Today’s figures from the government’s Insolvency Service show that 492 companies went into administration during the three months to the end of September, which up 16.9 per cent on the previous quarter although it was still 18.8 per cent lower than the same period in 2013.

There were 3,368 liquidations in total in the third quarter, down by 11.7 per cent on the same period last year. The number of receiverships (175) and company voluntary arrangements (144) were also down on last year.

Richard Wolff, North West chair of R3 and Head of Corporate Recovery and Insolvency at JMW Solicitors, says: “The long-term business insolvency trend is downwards and activity has been very quiet recently. However, growth can lead to rising insolvency levels and this may explain the increase in administrations in the third quarter.

“Businesses can run into trouble after recessions or economic doldrums – as we’ve experienced for the past five years or so – because they’re simply not ready for growth.

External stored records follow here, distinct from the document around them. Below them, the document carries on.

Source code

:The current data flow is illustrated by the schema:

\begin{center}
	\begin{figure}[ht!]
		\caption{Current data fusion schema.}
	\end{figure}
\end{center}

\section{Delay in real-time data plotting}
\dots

If a business can’t invest to support its growth, cash flow can become a big problem and the business may find itself ‘over-trading’. Fresh access to finance is crucial to avoid funding gaps.

“Recent R3 research found that 13,000 Northern businesses (4%) are now struggling to repay their debts – the same as when figures peaked in February 2013.

“It is encouraging however to see that while administrations were up on the previous quarter, the number of compulsory liquidations has continued to fall, which shows companies are making greater use of business rescue procedures, rather than waiting to be wound up.”